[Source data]
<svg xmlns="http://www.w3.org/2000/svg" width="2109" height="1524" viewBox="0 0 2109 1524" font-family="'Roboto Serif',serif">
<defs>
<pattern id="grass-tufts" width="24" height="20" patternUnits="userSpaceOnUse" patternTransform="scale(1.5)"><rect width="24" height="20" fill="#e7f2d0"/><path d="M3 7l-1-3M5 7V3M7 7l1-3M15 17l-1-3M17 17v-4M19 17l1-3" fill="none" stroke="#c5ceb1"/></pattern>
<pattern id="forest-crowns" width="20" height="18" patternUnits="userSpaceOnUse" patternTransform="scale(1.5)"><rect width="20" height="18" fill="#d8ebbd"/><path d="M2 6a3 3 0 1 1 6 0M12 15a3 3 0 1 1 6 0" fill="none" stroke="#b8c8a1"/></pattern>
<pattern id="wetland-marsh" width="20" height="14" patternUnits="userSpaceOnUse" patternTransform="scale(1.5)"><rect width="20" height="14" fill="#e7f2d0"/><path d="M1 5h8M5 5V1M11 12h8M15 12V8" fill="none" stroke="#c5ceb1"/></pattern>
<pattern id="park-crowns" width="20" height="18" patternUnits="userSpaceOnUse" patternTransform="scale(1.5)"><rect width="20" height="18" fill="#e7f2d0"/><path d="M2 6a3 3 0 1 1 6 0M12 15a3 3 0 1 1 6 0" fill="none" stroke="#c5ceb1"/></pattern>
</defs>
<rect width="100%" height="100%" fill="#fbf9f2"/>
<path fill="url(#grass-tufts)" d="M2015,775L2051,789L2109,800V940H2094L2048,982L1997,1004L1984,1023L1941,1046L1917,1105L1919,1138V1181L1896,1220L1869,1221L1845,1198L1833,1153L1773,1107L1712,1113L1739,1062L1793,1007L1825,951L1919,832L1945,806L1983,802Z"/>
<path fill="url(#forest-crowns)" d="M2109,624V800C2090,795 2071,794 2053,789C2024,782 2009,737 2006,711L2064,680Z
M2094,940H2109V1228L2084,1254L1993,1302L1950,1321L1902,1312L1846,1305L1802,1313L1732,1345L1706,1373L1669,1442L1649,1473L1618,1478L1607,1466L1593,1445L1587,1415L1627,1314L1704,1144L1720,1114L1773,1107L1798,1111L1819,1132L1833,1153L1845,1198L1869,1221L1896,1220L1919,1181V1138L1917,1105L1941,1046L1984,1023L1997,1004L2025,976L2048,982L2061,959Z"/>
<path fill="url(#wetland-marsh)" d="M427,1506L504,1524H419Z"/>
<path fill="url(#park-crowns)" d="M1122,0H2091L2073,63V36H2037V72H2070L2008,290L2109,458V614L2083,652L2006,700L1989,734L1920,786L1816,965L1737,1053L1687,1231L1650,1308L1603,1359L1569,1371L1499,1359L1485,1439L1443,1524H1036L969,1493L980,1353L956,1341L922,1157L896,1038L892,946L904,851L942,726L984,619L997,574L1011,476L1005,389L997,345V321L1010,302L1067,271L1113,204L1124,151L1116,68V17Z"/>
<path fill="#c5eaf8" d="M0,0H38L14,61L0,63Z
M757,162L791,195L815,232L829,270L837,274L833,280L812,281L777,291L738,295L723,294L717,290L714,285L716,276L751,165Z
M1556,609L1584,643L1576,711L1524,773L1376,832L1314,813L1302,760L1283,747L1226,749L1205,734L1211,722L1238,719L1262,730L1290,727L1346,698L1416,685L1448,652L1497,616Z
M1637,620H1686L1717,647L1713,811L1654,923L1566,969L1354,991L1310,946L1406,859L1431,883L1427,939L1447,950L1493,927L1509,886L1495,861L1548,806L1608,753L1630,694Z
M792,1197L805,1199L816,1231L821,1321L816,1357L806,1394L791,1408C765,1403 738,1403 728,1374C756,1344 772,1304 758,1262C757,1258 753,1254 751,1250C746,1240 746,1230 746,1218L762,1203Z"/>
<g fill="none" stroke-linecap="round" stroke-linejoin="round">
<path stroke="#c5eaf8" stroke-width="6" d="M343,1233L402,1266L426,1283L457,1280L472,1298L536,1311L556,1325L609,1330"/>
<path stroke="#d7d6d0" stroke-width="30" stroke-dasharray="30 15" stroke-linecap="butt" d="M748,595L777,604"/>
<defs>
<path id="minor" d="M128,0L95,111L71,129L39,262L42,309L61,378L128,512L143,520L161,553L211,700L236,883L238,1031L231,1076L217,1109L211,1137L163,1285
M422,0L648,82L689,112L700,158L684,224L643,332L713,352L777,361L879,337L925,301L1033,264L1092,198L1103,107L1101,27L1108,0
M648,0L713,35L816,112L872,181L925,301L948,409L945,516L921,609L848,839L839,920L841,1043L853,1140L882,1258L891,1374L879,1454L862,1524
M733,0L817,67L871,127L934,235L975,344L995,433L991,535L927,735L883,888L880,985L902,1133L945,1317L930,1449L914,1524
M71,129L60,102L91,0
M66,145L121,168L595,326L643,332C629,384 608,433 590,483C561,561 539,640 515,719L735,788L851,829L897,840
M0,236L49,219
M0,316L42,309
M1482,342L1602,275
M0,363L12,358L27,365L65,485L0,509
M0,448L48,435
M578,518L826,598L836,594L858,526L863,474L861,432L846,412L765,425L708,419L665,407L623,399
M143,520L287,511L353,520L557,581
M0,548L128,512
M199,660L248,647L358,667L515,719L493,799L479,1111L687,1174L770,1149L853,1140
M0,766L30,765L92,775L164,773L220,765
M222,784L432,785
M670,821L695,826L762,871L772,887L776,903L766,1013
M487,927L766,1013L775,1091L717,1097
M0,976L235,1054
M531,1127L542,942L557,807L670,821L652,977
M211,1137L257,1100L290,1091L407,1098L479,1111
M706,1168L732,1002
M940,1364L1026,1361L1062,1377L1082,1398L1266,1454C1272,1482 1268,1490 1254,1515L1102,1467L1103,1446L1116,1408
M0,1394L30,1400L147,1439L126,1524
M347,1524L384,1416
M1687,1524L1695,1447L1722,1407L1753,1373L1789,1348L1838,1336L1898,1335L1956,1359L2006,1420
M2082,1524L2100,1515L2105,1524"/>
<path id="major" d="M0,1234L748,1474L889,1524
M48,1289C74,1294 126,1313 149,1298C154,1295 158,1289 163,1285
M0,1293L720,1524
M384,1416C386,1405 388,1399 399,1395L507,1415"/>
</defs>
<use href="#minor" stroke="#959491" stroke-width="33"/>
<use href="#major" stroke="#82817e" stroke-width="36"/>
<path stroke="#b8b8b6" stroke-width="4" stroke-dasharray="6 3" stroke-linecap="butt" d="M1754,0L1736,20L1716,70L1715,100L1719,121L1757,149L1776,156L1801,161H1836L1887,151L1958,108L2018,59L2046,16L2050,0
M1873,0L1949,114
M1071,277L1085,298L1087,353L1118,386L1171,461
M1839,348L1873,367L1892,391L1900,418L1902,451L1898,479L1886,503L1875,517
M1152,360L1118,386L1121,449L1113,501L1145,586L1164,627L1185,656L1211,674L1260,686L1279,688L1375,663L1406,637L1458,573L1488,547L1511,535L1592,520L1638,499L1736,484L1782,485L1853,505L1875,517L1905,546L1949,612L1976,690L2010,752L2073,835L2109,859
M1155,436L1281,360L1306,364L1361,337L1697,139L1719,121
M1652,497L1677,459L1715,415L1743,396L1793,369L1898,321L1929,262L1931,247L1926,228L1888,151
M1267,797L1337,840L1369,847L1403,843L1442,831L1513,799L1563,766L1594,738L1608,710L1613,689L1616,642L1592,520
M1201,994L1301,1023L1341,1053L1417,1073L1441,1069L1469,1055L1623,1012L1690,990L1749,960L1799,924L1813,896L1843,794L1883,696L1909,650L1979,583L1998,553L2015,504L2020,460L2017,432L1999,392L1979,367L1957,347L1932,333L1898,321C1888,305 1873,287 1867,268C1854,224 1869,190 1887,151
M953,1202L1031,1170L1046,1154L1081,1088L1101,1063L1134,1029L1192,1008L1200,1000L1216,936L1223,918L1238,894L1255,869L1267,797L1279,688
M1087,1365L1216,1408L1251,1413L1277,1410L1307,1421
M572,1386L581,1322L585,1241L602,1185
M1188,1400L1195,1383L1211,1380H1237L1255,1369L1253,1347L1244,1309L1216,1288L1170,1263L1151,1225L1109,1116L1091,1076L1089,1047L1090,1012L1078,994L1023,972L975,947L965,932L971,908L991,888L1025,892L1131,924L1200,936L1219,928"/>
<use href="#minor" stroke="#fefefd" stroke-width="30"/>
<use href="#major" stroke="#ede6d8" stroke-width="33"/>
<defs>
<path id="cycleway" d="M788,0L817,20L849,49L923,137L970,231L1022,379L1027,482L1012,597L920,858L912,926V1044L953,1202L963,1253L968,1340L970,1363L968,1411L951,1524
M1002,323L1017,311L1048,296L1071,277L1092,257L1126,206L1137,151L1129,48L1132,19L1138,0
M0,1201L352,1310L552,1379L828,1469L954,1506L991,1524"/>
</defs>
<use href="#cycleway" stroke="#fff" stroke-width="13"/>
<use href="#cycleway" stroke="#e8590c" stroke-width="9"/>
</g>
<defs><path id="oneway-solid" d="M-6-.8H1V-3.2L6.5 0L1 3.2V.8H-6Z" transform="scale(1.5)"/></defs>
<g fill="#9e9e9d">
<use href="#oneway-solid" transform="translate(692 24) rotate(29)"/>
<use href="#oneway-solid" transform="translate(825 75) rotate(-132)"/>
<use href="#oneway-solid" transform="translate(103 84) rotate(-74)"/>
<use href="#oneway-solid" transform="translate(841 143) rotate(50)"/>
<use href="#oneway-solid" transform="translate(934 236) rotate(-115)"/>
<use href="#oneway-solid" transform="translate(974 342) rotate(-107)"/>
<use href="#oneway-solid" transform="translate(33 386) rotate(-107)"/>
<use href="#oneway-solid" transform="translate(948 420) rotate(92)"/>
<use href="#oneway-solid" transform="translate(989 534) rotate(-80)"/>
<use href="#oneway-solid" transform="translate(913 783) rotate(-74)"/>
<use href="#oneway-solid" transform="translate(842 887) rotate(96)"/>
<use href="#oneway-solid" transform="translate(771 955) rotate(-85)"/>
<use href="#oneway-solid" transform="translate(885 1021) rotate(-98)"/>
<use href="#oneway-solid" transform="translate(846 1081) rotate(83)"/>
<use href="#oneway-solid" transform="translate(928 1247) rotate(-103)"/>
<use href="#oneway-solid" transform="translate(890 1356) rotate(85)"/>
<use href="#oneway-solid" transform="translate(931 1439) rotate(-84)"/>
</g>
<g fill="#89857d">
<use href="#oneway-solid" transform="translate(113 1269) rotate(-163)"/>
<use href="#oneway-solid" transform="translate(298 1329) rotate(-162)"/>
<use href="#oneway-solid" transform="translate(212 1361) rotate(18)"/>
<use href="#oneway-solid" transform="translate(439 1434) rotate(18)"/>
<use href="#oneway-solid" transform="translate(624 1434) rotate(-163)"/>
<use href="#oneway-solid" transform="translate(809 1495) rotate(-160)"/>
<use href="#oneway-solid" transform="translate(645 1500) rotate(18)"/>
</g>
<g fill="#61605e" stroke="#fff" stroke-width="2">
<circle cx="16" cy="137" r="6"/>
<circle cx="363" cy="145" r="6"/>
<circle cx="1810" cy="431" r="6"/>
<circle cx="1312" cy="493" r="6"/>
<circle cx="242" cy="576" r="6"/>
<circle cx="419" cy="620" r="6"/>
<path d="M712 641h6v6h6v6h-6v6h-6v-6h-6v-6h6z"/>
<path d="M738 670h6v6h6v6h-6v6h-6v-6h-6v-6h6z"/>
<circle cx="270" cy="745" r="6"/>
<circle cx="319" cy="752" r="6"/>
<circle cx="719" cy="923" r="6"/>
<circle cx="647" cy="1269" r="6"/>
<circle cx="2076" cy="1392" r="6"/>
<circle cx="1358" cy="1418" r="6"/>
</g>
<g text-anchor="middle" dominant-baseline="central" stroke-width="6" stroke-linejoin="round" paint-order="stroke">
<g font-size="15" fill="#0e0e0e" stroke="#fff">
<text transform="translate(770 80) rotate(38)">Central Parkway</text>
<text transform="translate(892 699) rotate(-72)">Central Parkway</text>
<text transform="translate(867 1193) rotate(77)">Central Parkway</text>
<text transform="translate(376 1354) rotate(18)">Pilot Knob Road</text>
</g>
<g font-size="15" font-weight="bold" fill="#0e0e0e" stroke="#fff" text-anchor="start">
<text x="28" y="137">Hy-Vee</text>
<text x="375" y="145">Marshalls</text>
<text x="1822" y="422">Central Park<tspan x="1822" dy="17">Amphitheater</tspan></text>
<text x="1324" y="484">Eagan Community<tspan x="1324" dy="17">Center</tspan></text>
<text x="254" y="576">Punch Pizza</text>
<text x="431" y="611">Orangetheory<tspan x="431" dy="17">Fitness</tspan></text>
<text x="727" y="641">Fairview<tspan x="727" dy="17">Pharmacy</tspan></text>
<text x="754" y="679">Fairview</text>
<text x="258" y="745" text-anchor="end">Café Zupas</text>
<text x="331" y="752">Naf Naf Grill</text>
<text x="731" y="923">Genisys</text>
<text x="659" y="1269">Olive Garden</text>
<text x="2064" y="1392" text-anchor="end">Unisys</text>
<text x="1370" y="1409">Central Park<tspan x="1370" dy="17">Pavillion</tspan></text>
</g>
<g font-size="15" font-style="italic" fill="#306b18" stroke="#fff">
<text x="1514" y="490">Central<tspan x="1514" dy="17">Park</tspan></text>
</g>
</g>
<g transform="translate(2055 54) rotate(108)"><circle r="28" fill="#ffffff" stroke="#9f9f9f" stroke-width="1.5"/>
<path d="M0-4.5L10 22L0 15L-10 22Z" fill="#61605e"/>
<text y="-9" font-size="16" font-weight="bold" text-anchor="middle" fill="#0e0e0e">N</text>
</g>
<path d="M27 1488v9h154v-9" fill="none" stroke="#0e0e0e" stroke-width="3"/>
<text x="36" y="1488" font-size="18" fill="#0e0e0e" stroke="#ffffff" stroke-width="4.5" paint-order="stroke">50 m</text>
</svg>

— Your objective —
Look above for the line holding "M487,927L766,1013L775,1091L717,1097" and the line holding "1867,268C1854,224 1869,190 1887,151". Retype both, and every line between them, word for word and nothing else.

— Task solution —
M487,927L766,1013L775,1091L717,1097
M0,976L235,1054
M531,1127L542,942L557,807L670,821L652,977
M211,1137L257,1100L290,1091L407,1098L479,1111
M706,1168L732,1002
M940,1364L1026,1361L1062,1377L1082,1398L1266,1454C1272,1482 1268,1490 1254,1515L1102,1467L1103,1446L1116,1408
M0,1394L30,1400L147,1439L126,1524
M347,1524L384,1416
M1687,1524L1695,1447L1722,1407L1753,1373L1789,1348L1838,1336L1898,1335L1956,1359L2006,1420
M2082,1524L2100,1515L2105,1524"/>
<path id="major" d="M0,1234L748,1474L889,1524
M48,1289C74,1294 126,1313 149,1298C154,1295 158,1289 163,1285
M0,1293L720,1524
M384,1416C386,1405 388,1399 399,1395L507,1415"/>
</defs>
<use href="#minor" stroke="#959491" stroke-width="33"/>
<use href="#major" stroke="#82817e" stroke-width="36"/>
<path stroke="#b8b8b6" stroke-width="4" stroke-dasharray="6 3" stroke-linecap="butt" d="M1754,0L1736,20L1716,70L1715,100L1719,121L1757,149L1776,156L1801,161H1836L1887,151L1958,108L2018,59L2046,16L2050,0
M1873,0L1949,114
M1071,277L1085,298L1087,353L1118,386L1171,461
M1839,348L1873,367L1892,391L1900,418L1902,451L1898,479L1886,503L1875,517
M1152,360L1118,386L1121,449L1113,501L1145,586L1164,627L1185,656L1211,674L1260,686L1279,688L1375,663L1406,637L1458,573L1488,547L1511,535L1592,520L1638,499L1736,484L1782,485L1853,505L1875,517L1905,546L1949,612L1976,690L2010,752L2073,835L2109,859
M1155,436L1281,360L1306,364L1361,337L1697,139L1719,121
M1652,497L1677,459L1715,415L1743,396L1793,369L1898,321L1929,262L1931,247L1926,228L1888,151
M1267,797L1337,840L1369,847L1403,843L1442,831L1513,799L1563,766L1594,738L1608,710L1613,689L1616,642L1592,520
M1201,994L1301,1023L1341,1053L1417,1073L1441,1069L1469,1055L1623,1012L1690,990L1749,960L1799,924L1813,896L1843,794L1883,696L1909,650L1979,583L1998,553L2015,504L2020,460L2017,432L1999,392L1979,367L1957,347L1932,333L1898,321C1888,305 1873,287 1867,268C1854,224 1869,190 1887,151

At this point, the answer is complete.